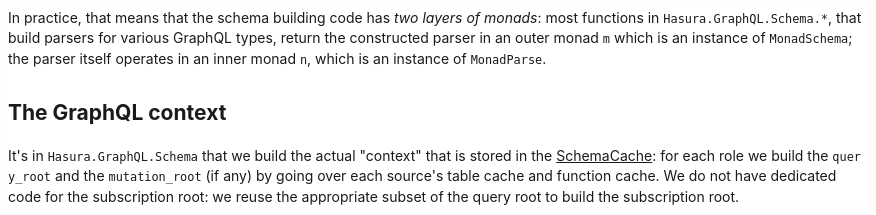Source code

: In practice, that means that the schema building code has *two layers of
monads*: most functions in `Hasura.GraphQL.Schema.*`, that build parsers for
various GraphQL types, return the constructed parser in an outer monad `m` which
is an instance of `MonadSchema`; the parser itself operates in an inner monad
`n`, which is an instance of `MonadParse`.

## The GraphQL context

It's in `Hasura.GraphQL.Schema` that we build the actual "context" that is
stored in the [SchemaCache](#schema-cache): for each role we build the
`query_root` and the `mutation_root` (if any) by going over each source's table
cache and function cache. We do not have dedicated code for the subscription
root: we reuse the appropriate subset of the query root to build the
subscription root.
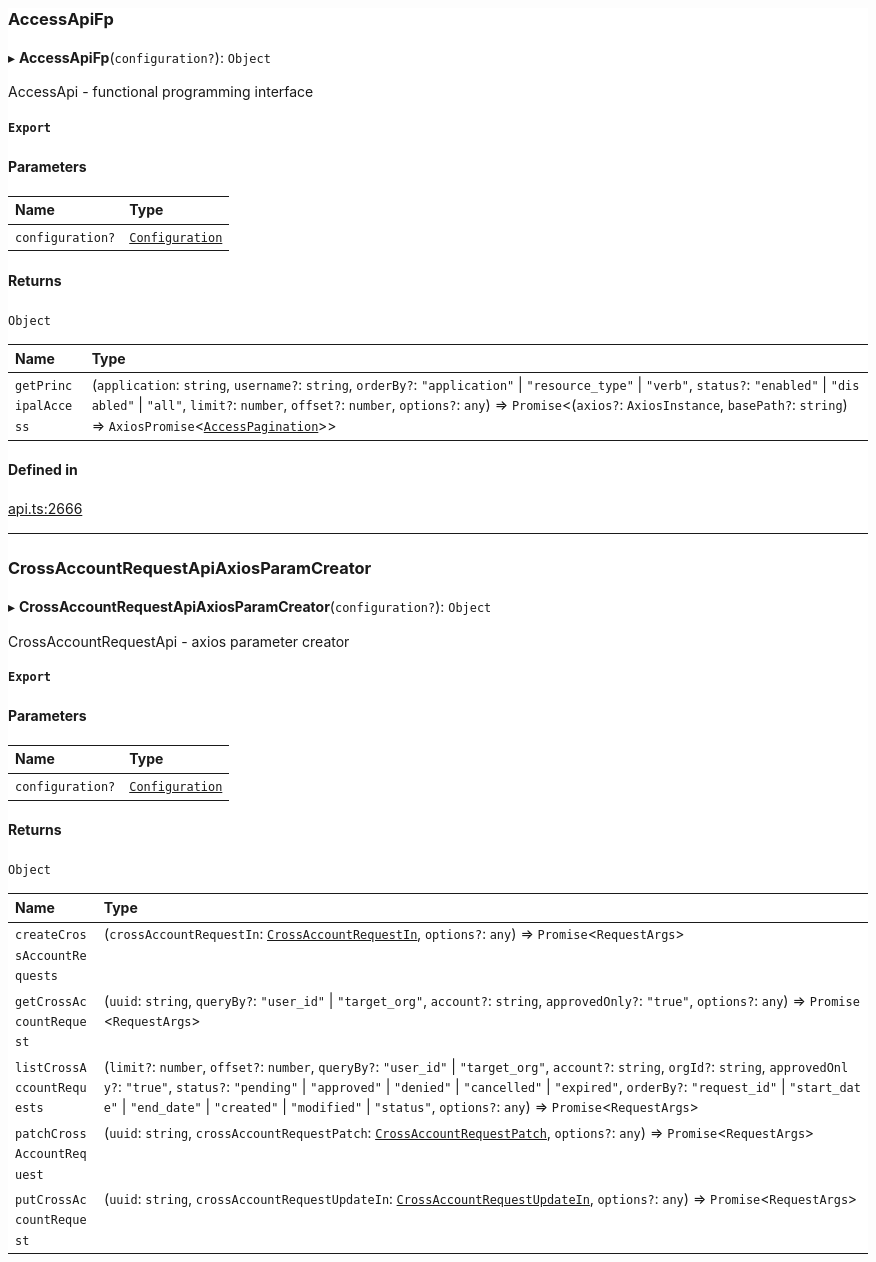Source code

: ### AccessApiFp

▸ **AccessApiFp**(`configuration?`): `Object`

AccessApi - functional programming interface

**`Export`**

#### Parameters

| Name | Type |
| :------ | :------ |
| `configuration?` | [`Configuration`](classes/Configuration.md) |

#### Returns

`Object`

| Name | Type |
| :------ | :------ |
| `getPrincipalAccess` | (`application`: `string`, `username?`: `string`, `orderBy?`: ``"application"`` \| ``"resource_type"`` \| ``"verb"``, `status?`: ``"enabled"`` \| ``"disabled"`` \| ``"all"``, `limit?`: `number`, `offset?`: `number`, `options?`: `any`) => `Promise`<(`axios?`: `AxiosInstance`, `basePath?`: `string`) => `AxiosPromise`<[`AccessPagination`](interfaces/AccessPagination.md)\>\> |

#### Defined in

[api.ts:2666](https://github.com/RedHatInsights/javascript-clients/blob/master/packages/rbac/api.ts#L2666)

___

### CrossAccountRequestApiAxiosParamCreator

▸ **CrossAccountRequestApiAxiosParamCreator**(`configuration?`): `Object`

CrossAccountRequestApi - axios parameter creator

**`Export`**

#### Parameters

| Name | Type |
| :------ | :------ |
| `configuration?` | [`Configuration`](classes/Configuration.md) |

#### Returns

`Object`

| Name | Type |
| :------ | :------ |
| `createCrossAccountRequests` | (`crossAccountRequestIn`: [`CrossAccountRequestIn`](interfaces/CrossAccountRequestIn.md), `options?`: `any`) => `Promise`<`RequestArgs`\> |
| `getCrossAccountRequest` | (`uuid`: `string`, `queryBy?`: ``"user_id"`` \| ``"target_org"``, `account?`: `string`, `approvedOnly?`: ``"true"``, `options?`: `any`) => `Promise`<`RequestArgs`\> |
| `listCrossAccountRequests` | (`limit?`: `number`, `offset?`: `number`, `queryBy?`: ``"user_id"`` \| ``"target_org"``, `account?`: `string`, `orgId?`: `string`, `approvedOnly?`: ``"true"``, `status?`: ``"pending"`` \| ``"approved"`` \| ``"denied"`` \| ``"cancelled"`` \| ``"expired"``, `orderBy?`: ``"request_id"`` \| ``"start_date"`` \| ``"end_date"`` \| ``"created"`` \| ``"modified"`` \| ``"status"``, `options?`: `any`) => `Promise`<`RequestArgs`\> |
| `patchCrossAccountRequest` | (`uuid`: `string`, `crossAccountRequestPatch`: [`CrossAccountRequestPatch`](interfaces/CrossAccountRequestPatch.md), `options?`: `any`) => `Promise`<`RequestArgs`\> |
| `putCrossAccountRequest` | (`uuid`: `string`, `crossAccountRequestUpdateIn`: [`CrossAccountRequestUpdateIn`](interfaces/CrossAccountRequestUpdateIn.md), `options?`: `any`) => `Promise`<`RequestArgs`\> |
=======
**EXERCISE DETAILS:**
Copy every line of the rows above verbatim, leaving the pictures out of your answer.

**ANSWER FOR THE TASK:**
Source code

: In practice, that means that the schema building code has *two layers of
monads*: most functions in `Hasura.GraphQL.Schema.*`, that build parsers for
various GraphQL types, return the constructed parser in an outer monad `m` which
is an instance of `MonadSchema`; the parser itself operates in an inner monad
`n`, which is an instance of `MonadParse`.

## The GraphQL context

It's in `Hasura.GraphQL.Schema` that we build the actual "context" that is
stored in the [SchemaCache](#schema-cache): for each role we build the
`query_root` and the `mutation_root` (if any) by going over each source's table
cache and function cache. We do not have dedicated code for the subscription
root: we reuse the appropriate subset of the query root to build the
subscription root.
Source code

: ### AccessApiFp

▸ **AccessApiFp**(`configuration?`): `Object`

AccessApi - functional programming interface

**`Export`**

#### Parameters

| Name | Type |
| :------ | :------ |
| `configuration?` | [`Configuration`](classes/Configuration.md) |

#### Returns

`Object`

| Name | Type |
| :------ | :------ |
| `getPrincipalAccess` | (`application`: `string`, `username?`: `string`, `orderBy?`: ``"application"`` \| ``"resource_type"`` \| ``"verb"``, `status?`: ``"enabled"`` \| ``"disabled"`` \| ``"all"``, `limit?`: `number`, `offset?`: `number`, `options?`: `any`) => `Promise`<(`axios?`: `AxiosInstance`, `basePath?`: `string`) => `AxiosPromise`<[`AccessPagination`](interfaces/AccessPagination.md)\>\> |

#### Defined in

[api.ts:2666](https://github.com/RedHatInsights/javascript-clients/blob/master/packages/rbac/api.ts#L2666)

___

### CrossAccountRequestApiAxiosParamCreator

▸ **CrossAccountRequestApiAxiosParamCreator**(`configuration?`): `Object`

CrossAccountRequestApi - axios parameter creator

**`Export`**

#### Parameters

| Name | Type |
| :------ | :------ |
| `configuration?` | [`Configuration`](classes/Configuration.md) |

#### Returns

`Object`

| Name | Type |
| :------ | :------ |
| `createCrossAccountRequests` | (`crossAccountRequestIn`: [`CrossAccountRequestIn`](interfaces/CrossAccountRequestIn.md), `options?`: `any`) => `Promise`<`RequestArgs`\> |
| `getCrossAccountRequest` | (`uuid`: `string`, `queryBy?`: ``"user_id"`` \| ``"target_org"``, `account?`: `string`, `approvedOnly?`: ``"true"``, `options?`: `any`) => `Promise`<`RequestArgs`\> |
| `listCrossAccountRequests` | (`limit?`: `number`, `offset?`: `number`, `queryBy?`: ``"user_id"`` \| ``"target_org"``, `account?`: `string`, `orgId?`: `string`, `approvedOnly?`: ``"true"``, `status?`: ``"pending"`` \| ``"approved"`` \| ``"denied"`` \| ``"cancelled"`` \| ``"expired"``, `orderBy?`: ``"request_id"`` \| ``"start_date"`` \| ``"end_date"`` \| ``"created"`` \| ``"modified"`` \| ``"status"``, `options?`: `any`) => `Promise`<`RequestArgs`\> |
| `patchCrossAccountRequest` | (`uuid`: `string`, `crossAccountRequestPatch`: [`CrossAccountRequestPatch`](interfaces/CrossAccountRequestPatch.md), `options?`: `any`) => `Promise`<`RequestArgs`\> |
| `putCrossAccountRequest` | (`uuid`: `string`, `crossAccountRequestUpdateIn`: [`CrossAccountRequestUpdateIn`](interfaces/CrossAccountRequestUpdateIn.md), `options?`: `any`) => `Promise`<`RequestArgs`\> |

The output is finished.